- Goal of the exercise:
Below are several records. Retype exactly those lines running from the one with "left:381px; top:599px; width:366px;" through the one with "solid #9fb0b0; background:#a16207;", end lines included, and no others.
**** Recorded information ****
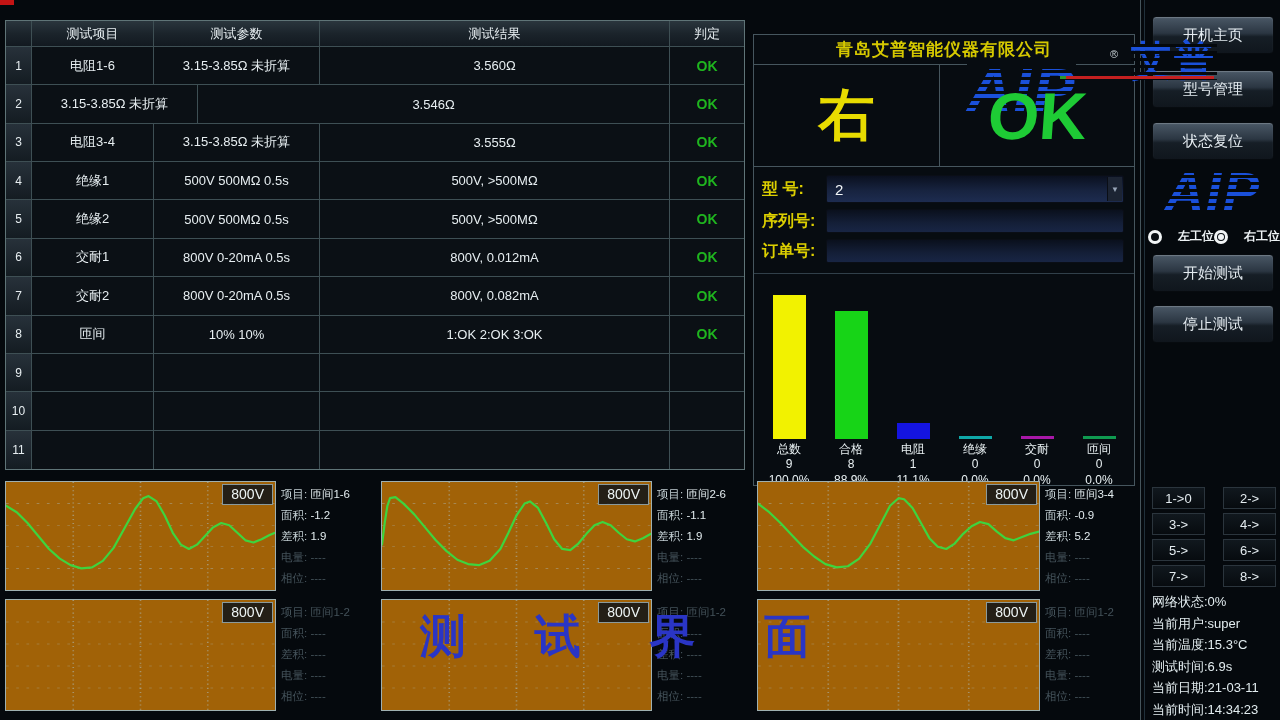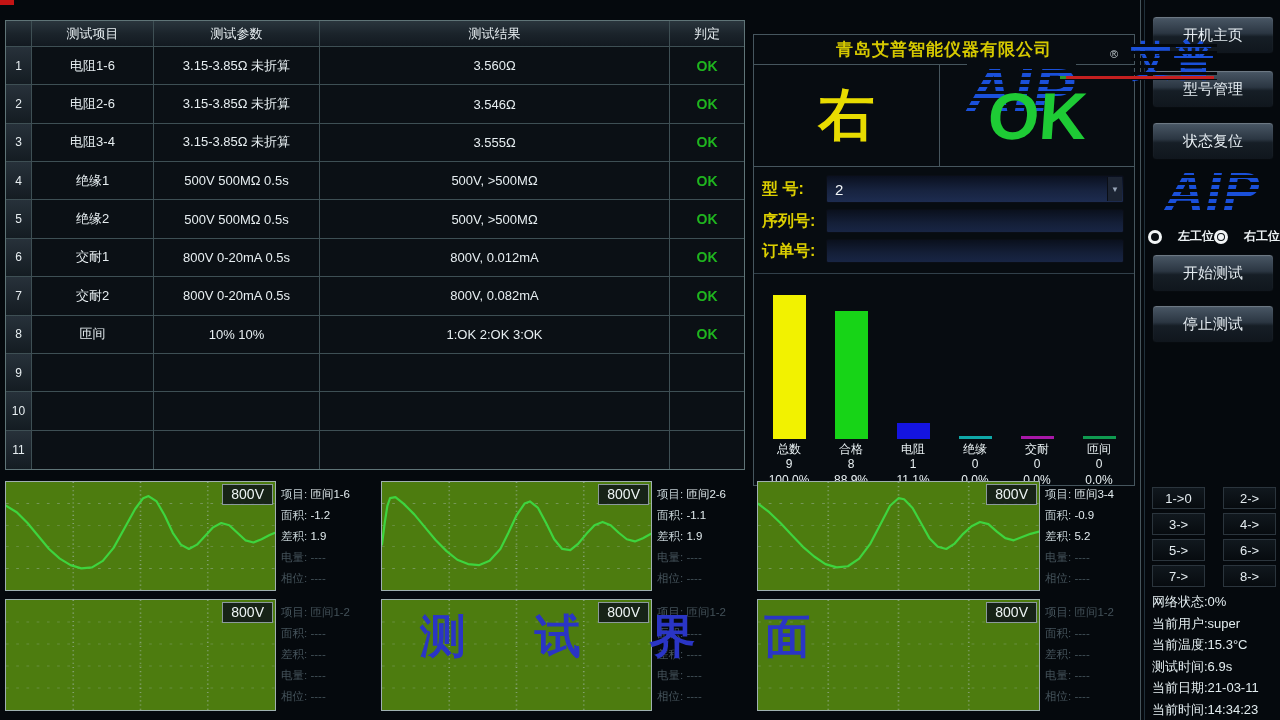--- a/index.html
+++ b/index.html
@@ -91,21 +91,21 @@
   .status-list div { line-height:21.5px; white-space:nowrap; }
 
   
   .wave-panel { position:absolute; display:flex; }
   .wp0 { left:5px;   top:481px; width:366px; height:110px; }
   .wp1 { left:381px; top:481px; width:366px; height:110px; }
   .wp2 { left:757px; top:481px; width:378px; height:110px; }
   .wp3 { left:5px;   top:599px; width:366px; height:112px; }
   .wp4 { left:381px; top:599px; width:366px; height:112px; }
   .wp5 { left:757px; top:599px; width:378px; height:112px; }
-  .plot { flex:1; position:relative; border:1px solid #9fb0b0; background:#4d7c0f; margin-right:5px;text-decoration:underline; }
+  .plot { flex:1; position:relative; border:1px solid #9fb0b0; background:#a16207; margin-right:5px;text-decoration:underline; }
   .plot svg { position:absolute; inset:0; width:100%; height:100%; }
   .vlabel { position:absolute; top:2px; right:2px; height:21px; line-height:19px; padding:0 8px;
             border:1px solid #8b9a9b; background:rgba(14,20,25,.85); color:#eef5f5; font-size:14px; z-index:2; }
   .winfo { flex:0 0 90px; padding-top:3px; font-size:11.5px; }
   .wi-row { line-height:21px; white-space:nowrap; }
   .wi-label { color:#c2ced2; } .wi-value { color:#e2ebee; }
   .wi-row.dim .wi-label, .wi-row.dim .wi-value { color:#44525a; }
 
   
   .wm-interface { position:absolute; left:420px; top:606px; z-index:50; font-size:46px; font-weight:700;
@@ -134,21 +134,20 @@
     </div>
     <div class="t-row">
       <div class="t-cell c-num">1</div>
       <div class="t-cell c-item">电阻1-6</div>
       <div class="t-cell c-param">3.15-3.85Ω 未折算</div>
       <div class="t-cell c-result">3.560Ω</div>
       <div class="t-cell c-verdict ok-green">OK</div>
     </div>
     <div class="t-row">
       <div class="t-cell c-num">2</div>
-      <div class="t-cell c-item">电阻2-6</div>
       <div class="t-cell c-param">3.15-3.85Ω 未折算</div>
       <div class="t-cell c-result">3.546Ω</div>
       <div class="t-cell c-verdict ok-green">OK</div>
     </div>
     <div class="t-row">
       <div class="t-cell c-num">3</div>
       <div class="t-cell c-item">电阻3-4</div>
       <div class="t-cell c-param">3.15-3.85Ω 未折算</div>
       <div class="t-cell c-result">3.555Ω</div>
       <div class="t-cell c-verdict ok-green">OK</div>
****
- Completed task:
   .wp4 { left:381px; top:599px; width:366px; height:112px; }
   .wp5 { left:757px; top:599px; width:378px; height:112px; }
-  .plot { flex:1; position:relative; border:1px solid #9fb0b0; background:#4d7c0f; margin-right:5px;text-decoration:underline; }
+  .plot { flex:1; position:relative; border:1px solid #9fb0b0; background:#a16207; margin-right:5px;text-decoration:underline; }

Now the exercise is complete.